The dramatic improvement in access to sanitation from 21% in 2002 to 85% in 2024 in the Eastern Cape is largely due to increased provisioning of ventilated pit latrines, which may be provided by the state or built by households themselves. In other words, the achievements in sanitation access have not necessarily been accompanied by improved or more extensive bulk infrastructure. Of the nearly 90% of children in this province who are defined as having adequate sanitation, 60% have pit latrines while only 40% have flush toilets. Similarly, the substantial improvements in levels of access to ‘adequate’ sanitation in KwaZulu-Natal and Limpopo have been achieved without corresponding expansion of bulk infrastructure to rural households but rather through increased access to ventilated pit latrines. Expansion of waterborne sewerage systems into deep rural areas is probably not feasible given that South Africa is a water-scarce country and that the costs of installing and maintaining bulk infrastructure to remote low-density areas is prohibitive. Small urban municipalities and even well-resourced metros are struggling to maintain sanitation infrastructure and sewerage treatment works.
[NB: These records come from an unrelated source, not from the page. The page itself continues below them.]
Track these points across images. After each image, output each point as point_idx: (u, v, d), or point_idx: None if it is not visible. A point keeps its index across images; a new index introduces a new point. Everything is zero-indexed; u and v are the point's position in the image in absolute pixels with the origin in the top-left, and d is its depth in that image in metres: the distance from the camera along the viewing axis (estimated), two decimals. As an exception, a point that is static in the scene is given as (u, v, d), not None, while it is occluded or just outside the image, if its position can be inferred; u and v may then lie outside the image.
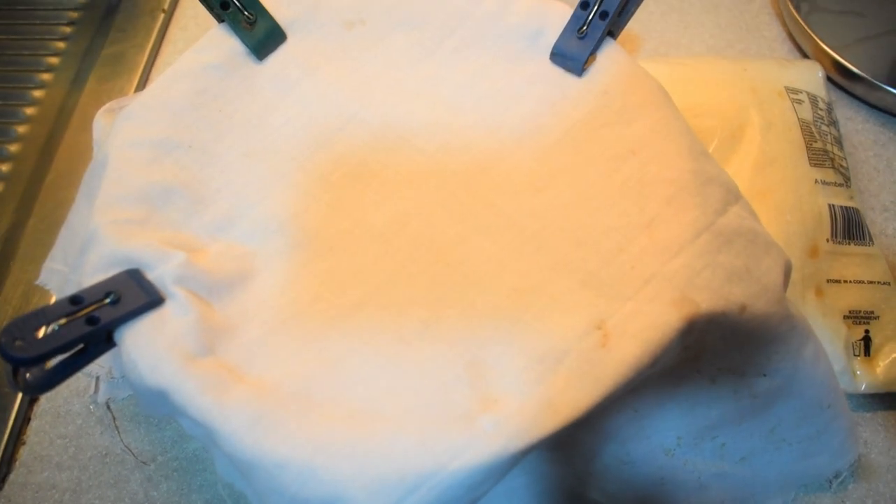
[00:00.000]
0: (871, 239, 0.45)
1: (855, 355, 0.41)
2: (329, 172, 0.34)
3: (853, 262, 0.43)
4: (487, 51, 0.37)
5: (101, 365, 0.40)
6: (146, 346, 0.27)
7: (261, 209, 0.33)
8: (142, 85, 0.58)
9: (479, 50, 0.37)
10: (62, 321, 0.26)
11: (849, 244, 0.44)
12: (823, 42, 0.55)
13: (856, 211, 0.45)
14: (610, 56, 0.35)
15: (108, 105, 0.42)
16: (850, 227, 0.44)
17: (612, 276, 0.30)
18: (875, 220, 0.49)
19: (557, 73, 0.36)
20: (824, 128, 0.47)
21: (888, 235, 0.49)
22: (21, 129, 0.55)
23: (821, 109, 0.48)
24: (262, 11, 0.36)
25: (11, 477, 0.40)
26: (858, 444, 0.38)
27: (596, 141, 0.34)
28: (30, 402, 0.42)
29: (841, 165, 0.47)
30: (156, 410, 0.29)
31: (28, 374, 0.27)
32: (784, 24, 0.61)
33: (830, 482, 0.38)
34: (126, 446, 0.40)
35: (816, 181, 0.44)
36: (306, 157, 0.35)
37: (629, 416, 0.33)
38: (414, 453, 0.25)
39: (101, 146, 0.35)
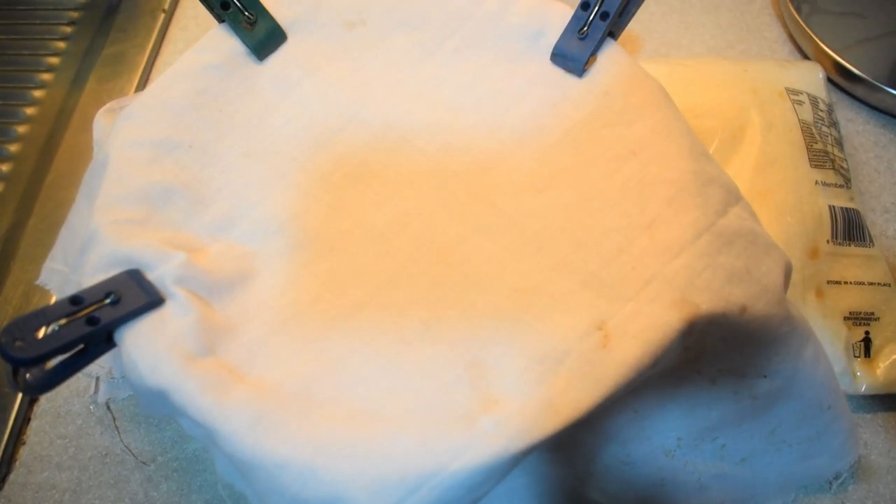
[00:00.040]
0: (871, 240, 0.45)
1: (855, 356, 0.41)
2: (330, 173, 0.34)
3: (853, 264, 0.43)
4: (488, 51, 0.37)
5: (101, 365, 0.40)
6: (146, 346, 0.27)
7: (261, 209, 0.33)
8: (142, 85, 0.58)
9: (480, 50, 0.37)
10: (62, 321, 0.26)
11: (849, 245, 0.44)
12: (824, 43, 0.55)
13: (856, 212, 0.45)
14: (611, 57, 0.35)
15: (108, 105, 0.42)
16: (850, 228, 0.44)
17: (612, 276, 0.30)
18: (875, 222, 0.49)
19: (558, 73, 0.36)
20: (825, 129, 0.47)
21: (888, 237, 0.49)
22: (21, 129, 0.55)
23: (821, 111, 0.48)
24: (263, 12, 0.36)
25: (11, 477, 0.40)
26: (858, 445, 0.38)
27: (596, 141, 0.34)
28: (30, 402, 0.42)
29: (841, 167, 0.47)
30: (156, 411, 0.29)
31: (28, 375, 0.27)
32: (785, 26, 0.61)
33: (830, 483, 0.38)
34: (126, 446, 0.40)
35: (817, 182, 0.44)
36: (307, 157, 0.35)
37: (629, 416, 0.33)
38: (415, 454, 0.25)
39: (102, 146, 0.35)
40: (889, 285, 0.43)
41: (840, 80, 0.55)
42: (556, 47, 0.36)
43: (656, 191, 0.31)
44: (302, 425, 0.26)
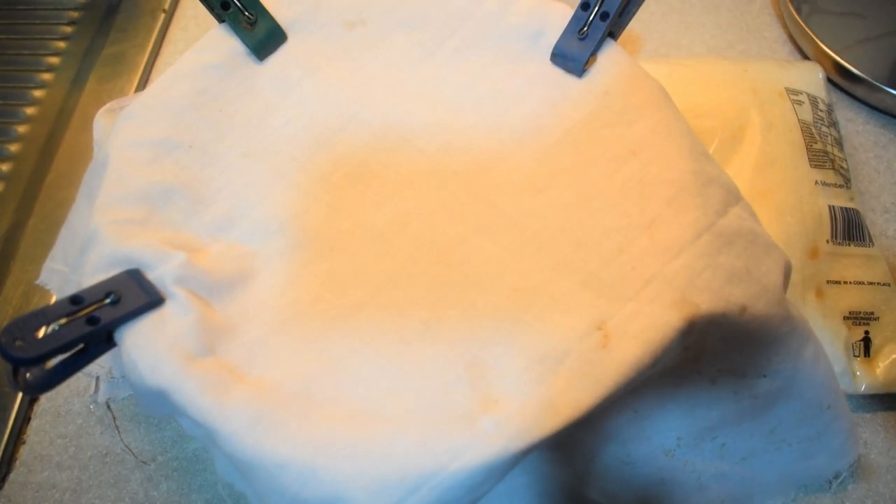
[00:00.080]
0: (871, 240, 0.45)
1: (855, 356, 0.41)
2: (330, 173, 0.34)
3: (853, 264, 0.43)
4: (488, 51, 0.37)
5: (101, 365, 0.40)
6: (146, 346, 0.27)
7: (261, 209, 0.33)
8: (142, 85, 0.58)
9: (480, 50, 0.37)
10: (62, 321, 0.26)
11: (849, 245, 0.44)
12: (824, 43, 0.55)
13: (856, 212, 0.45)
14: (610, 57, 0.35)
15: (108, 105, 0.42)
16: (850, 228, 0.44)
17: (612, 276, 0.30)
18: (875, 222, 0.49)
19: (558, 73, 0.36)
20: (825, 129, 0.47)
21: (888, 237, 0.49)
22: (21, 128, 0.55)
23: (821, 111, 0.48)
24: (263, 12, 0.36)
25: (11, 476, 0.40)
26: (858, 444, 0.38)
27: (597, 141, 0.34)
28: (30, 401, 0.42)
29: (841, 167, 0.47)
30: (156, 410, 0.29)
31: (28, 374, 0.27)
32: (785, 26, 0.61)
33: (830, 483, 0.38)
34: (126, 446, 0.40)
35: (817, 182, 0.45)
36: (307, 157, 0.35)
37: (629, 416, 0.33)
38: (415, 454, 0.25)
39: (102, 146, 0.35)
40: (889, 285, 0.43)
41: (840, 80, 0.55)
42: (556, 47, 0.36)
43: (656, 191, 0.31)
44: (302, 425, 0.26)
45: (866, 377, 0.41)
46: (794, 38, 0.60)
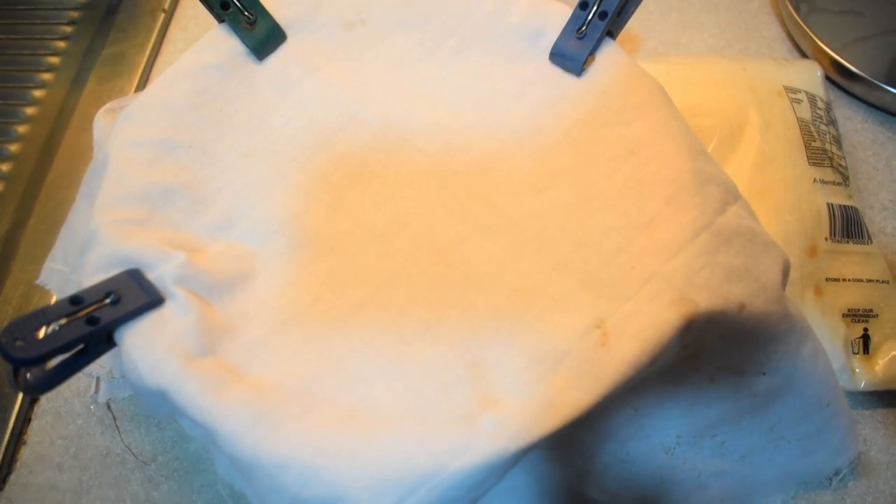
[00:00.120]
0: (869, 237, 0.45)
1: (854, 353, 0.41)
2: (330, 173, 0.34)
3: (852, 261, 0.43)
4: (487, 51, 0.37)
5: (101, 365, 0.40)
6: (146, 346, 0.27)
7: (261, 209, 0.33)
8: (142, 85, 0.58)
9: (480, 50, 0.37)
10: (62, 321, 0.26)
11: (847, 243, 0.44)
12: (822, 42, 0.55)
13: (854, 210, 0.45)
14: (609, 56, 0.35)
15: (108, 105, 0.42)
16: (848, 225, 0.44)
17: (612, 276, 0.30)
18: (874, 219, 0.49)
19: (557, 73, 0.36)
20: (823, 127, 0.47)
21: (887, 234, 0.49)
22: (21, 128, 0.56)
23: (819, 109, 0.48)
24: (263, 12, 0.36)
25: (12, 477, 0.40)
26: (858, 441, 0.38)
27: (596, 141, 0.34)
28: (30, 402, 0.42)
29: (840, 164, 0.47)
30: (156, 411, 0.29)
31: (28, 375, 0.27)
32: (783, 24, 0.61)
33: (830, 480, 0.39)
34: (127, 446, 0.40)
35: (815, 180, 0.45)
36: (307, 157, 0.35)
37: (629, 415, 0.33)
38: (414, 453, 0.25)
39: (102, 146, 0.35)
40: (887, 282, 0.44)
41: (838, 78, 0.55)
42: (554, 47, 0.36)
43: (655, 190, 0.31)
44: (302, 425, 0.26)
45: (865, 374, 0.41)
46: (792, 37, 0.60)
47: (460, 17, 0.37)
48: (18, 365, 0.26)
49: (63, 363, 0.28)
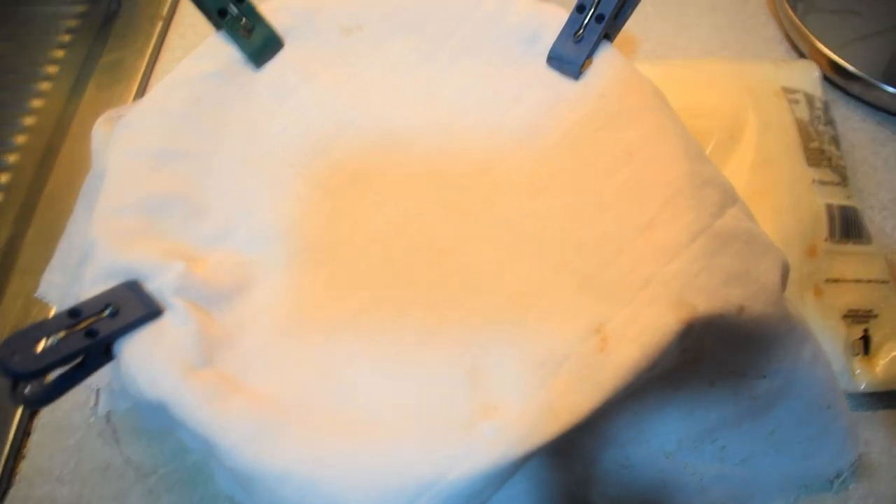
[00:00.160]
0: (869, 238, 0.45)
1: (854, 354, 0.41)
2: (327, 179, 0.34)
3: (852, 261, 0.43)
4: (484, 55, 0.37)
5: (101, 376, 0.40)
6: (145, 358, 0.27)
7: (259, 217, 0.33)
8: (141, 92, 0.58)
9: (477, 54, 0.37)
10: (61, 334, 0.26)
11: (847, 243, 0.44)
12: (820, 41, 0.55)
13: (853, 210, 0.45)
14: (606, 59, 0.35)
15: (106, 114, 0.41)
16: (847, 226, 0.44)
17: (611, 279, 0.30)
18: (873, 219, 0.49)
19: (554, 76, 0.36)
20: (821, 127, 0.47)
21: (886, 234, 0.49)
22: (20, 139, 0.56)
23: (817, 109, 0.48)
24: (260, 19, 0.36)
25: (12, 492, 0.40)
26: (859, 443, 0.38)
27: (593, 144, 0.34)
28: (30, 415, 0.42)
29: (838, 164, 0.47)
30: (156, 423, 0.29)
31: (27, 388, 0.27)
32: (781, 24, 0.61)
33: (832, 482, 0.38)
34: (127, 459, 0.40)
35: (814, 181, 0.45)
36: (304, 164, 0.35)
37: (629, 419, 0.33)
38: (414, 462, 0.25)
39: (100, 156, 0.35)
40: (887, 282, 0.43)
41: (836, 77, 0.55)
42: (552, 50, 0.36)
43: (653, 193, 0.31)
44: (301, 437, 0.26)
45: (866, 375, 0.41)
46: (790, 37, 0.60)
47: (457, 21, 0.37)
48: (17, 379, 0.26)
49: (62, 376, 0.27)
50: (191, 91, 0.35)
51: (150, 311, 0.28)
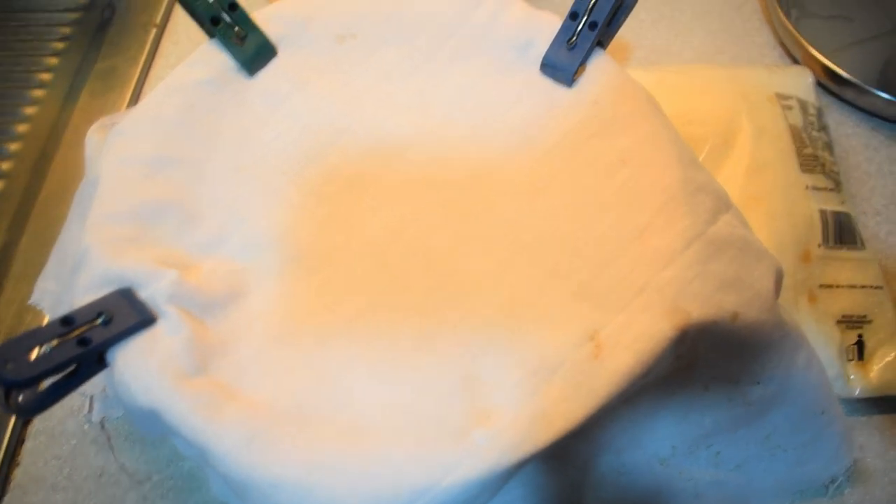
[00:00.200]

All sanitation infrastructure needs to be maintained to be safe and hygienic, and pit toilets need to be emptied regularly and safely to avoid health hazards and environmental contamination. Across the country, 6 million households still used pit toilets in 2024, and of these 88% reported that their toilets had never been emptied. Eight million children live in these households, depending on un-serviced pit toilets.
Although there have also been significant improvements in sanitation provision in Limpopo, this province still lags behind the other provinces, with only 57% of children living in households with adequate sanitation. It is unclear why the vast majority of children in Limpopo are reported to live in formal houses, yet access to basic sanitation is the poorest of all the provinces. Definitions of adequate housing such as those in the UN-Habitat and South Africa’s National Housing Code include a minimum quality for basic services, including sanitation.
The statistics on basic sanitation provide yet another example of persistent racial inequality: 100% of Indian and White children had access to adequate toilets in 2024 and 95% of Coloured children had adequate sanitation, while only 76% of African children had access to adequate basic sanitation. This is, however, a marked improvement from 37% of African children in 2002.
Children in relatively well-off households have better levels of access to sanitation than poorer children. Among the richest 20% of households, 98% of children have adequate sanitation, while 71% of children in the poorest 20% of households have this level of service.